2015-06-23 – It’s been a tactic of the political right to accuse the political center of being out-of-touch lefitists. That makes the near right the new center and the far right . . . well, not insane. Keep doing this for 50 years and Richard Nixon becomes a socialist and Ronald Reagan a centrist.
This kind of argument is now showing up in analysis of the Supreme Court. A story in today’s New York Times entitled “The Roberts Court’s Surprising Move Leftward” takes a faux statistical approach to characterize the current court as liberal.
Maybe so. Maybe not.
Cases do not get to the Supreme Court by random chance. The justices themselves have a lot to do with the issues they will hear—in two ways. The first way is obvious: the justices simply vote on the cases they will hear. Four votes are required to hear a case. The other way the court influences its caseload is through hints that they give in their opinions—often in dissents.
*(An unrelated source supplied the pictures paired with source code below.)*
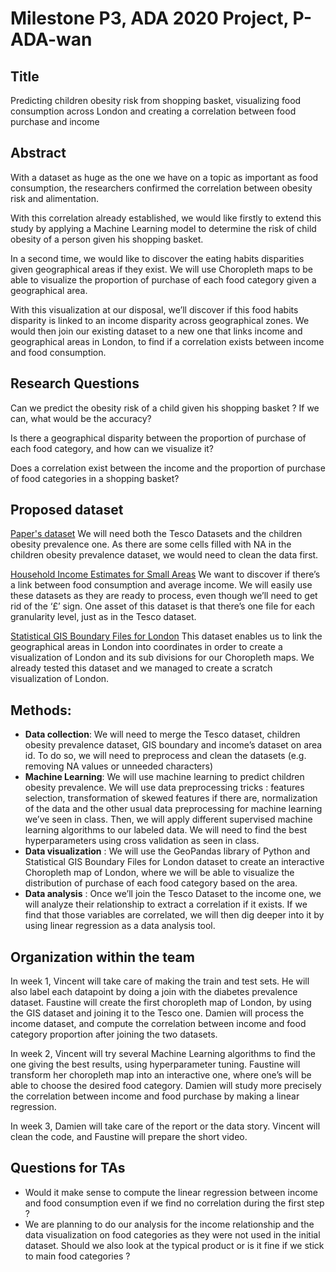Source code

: # Milestone P3, ADA 2020 Project, P-ADA-wan

## Title
Predicting children obesity risk from shopping basket, visualizing food consumption across London and creating a correlation between food purchase and income

## Abstract

With a dataset as huge as the one we have on a topic as important as food consumption, the researchers confirmed the correlation between obesity risk and alimentation. 

With this correlation already established, we would like firstly to extend this study by applying a Machine Learning model to determine the risk of child obesity of a person given his shopping basket. 

In a second time, we would like to discover the eating habits disparities given geographical areas if they exist. We will use Choropleth maps to be able to visualize the proportion of purchase of each food category given a geographical area. 

With this visualization at our disposal, we’ll discover if this food habits disparity is linked to an income disparity across geographical zones. We would then join our existing dataset to a new one that links income and geographical areas in London, to find if a correlation exists between income and food consumption. 

## Research Questions

Can we predict the obesity risk of a child given his shopping basket ? If we can, what would be the accuracy?

Is there a geographical disparity between the proportion of purchase of each food category, and how can we visualize it?

Does a correlation exist between the income and the proportion of purchase of food categories in a shopping basket?

## Proposed dataset 

[Paper's dataset](https://figshare.com/collections/Tesco_Grocery_1_0/4769354/2) 
We will need both the Tesco Datasets and the children obesity prevalence one. As there are some cells filled with NA in the children obesity prevalence dataset, we would need to clean the data first. 

[ Household Income Estimates for Small Areas](https://data.london.gov.uk/dataset/household-income-estimates-small-areas)
We want to discover if there’s a link between food consumption and average income. We will easily use these datasets as they are ready to process, even though we’ll need to get rid of the ‘£’ sign. One asset of this dataset is that there’s one file for each granularity level, just as in the Tesco dataset.

[Statistical GIS Boundary Files for London](https://data.london.gov.uk/dataset/statistical-gis-boundary-files-london)
This dataset enables us to link the geographical areas in London into coordinates in order to create a visualization of London and its sub divisions for our Choropleth maps. We already tested this dataset and we managed to create a scratch visualization of London.      

## Methods: 

* **Data collection**: We will need to merge the Tesco dataset, children obesity prevalence dataset, GIS boundary and income’s dataset on area id. To do so, we will need to preprocess and clean the datasets (e.g. removing NA values or unneeded characters)
* **Machine Learning**: We will use machine learning to predict children obesity prevalence. We will use data preprocessing tricks : features selection, transformation of skewed features if there are, normalization of the data and the other usual data preprocessing for machine learning we’ve seen in class. Then, we will apply different supervised machine learning algorithms to our labeled data. We will need to find the best hyperparameters using cross validation as seen in class. 
* **Data visualization** : We will use the GeoPandas library of Python and  Statistical GIS Boundary Files for London dataset to create an interactive Choropleth map of London, where we will be able to visualize the distribution of purchase of each food category based on the area. 
* **Data analysis** : Once we’ll join the Tesco Dataset to the income one, we will analyze their relationship to extract a correlation if it exists. If we find that those variables are correlated, we will then dig deeper into it by using linear regression as a data analysis tool.

## Organization within the team

In week 1, Vincent will take care of making the train and test sets. He will also label each datapoint by doing a join with the diabetes prevalence dataset. 
Faustine will create the first choropleth map of London, by using the GIS dataset and joining it to the Tesco one.
Damien will process the income dataset, and compute the correlation between income and food category proportion after joining the two datasets.

In week 2, Vincent will try several Machine Learning algorithms to find the one giving the best results, using hyperparameter tuning.
Faustine will transform her choropleth map into an interactive one, where one’s will be able to choose the desired food category. 
Damien will study more precisely the correlation between income and food purchase by making a linear regression. 

In week 3, Damien will take care of the report or the data story. Vincent will clean the code, and Faustine will prepare the short video.

## Questions for TAs

* Would it make sense to compute the linear regression between income and food consumption even if we find no correlation during the first step ? 
* We are planning to do our analysis for the income relationship and the data visualization on food categories as they were not used in the initial dataset. Should we also look at the typical product or is it fine if we stick to main food categories ?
Litigants who notice a friendly attitude in a Supreme Court opinion will exploit that to get their favorite issue before the court.
So, when you say that the Court is moving leftward, you have to be aware of how issues come before the court.
So here’s an alternative hypothesis.
Let’s say that the right wing justices are encouraging cases that lie further and further right on the spectrum. At some point, they lose a justice or two (say, Kennedy or Roberts). Does that mean that the court is suddenly liberal? Or does it mean simply that Kennedy or Robert balked at going over the rightward edge?
Here’s a second hypothesis. It’s not really an alternative hypothesis. It’s a supporting hypothesis.
Let’s say that the U.S. Constitution is an inherently liberal document. Presidents appoint conservative justices, but after a while, appointees lose their loyalty to the political establishment that appointed them and become loyal to the Constitution. This could account for the leftward drift that is often complained of with Republican appointees that become liberals. I don’t remember in my lifetime a justice that drifted the other direction.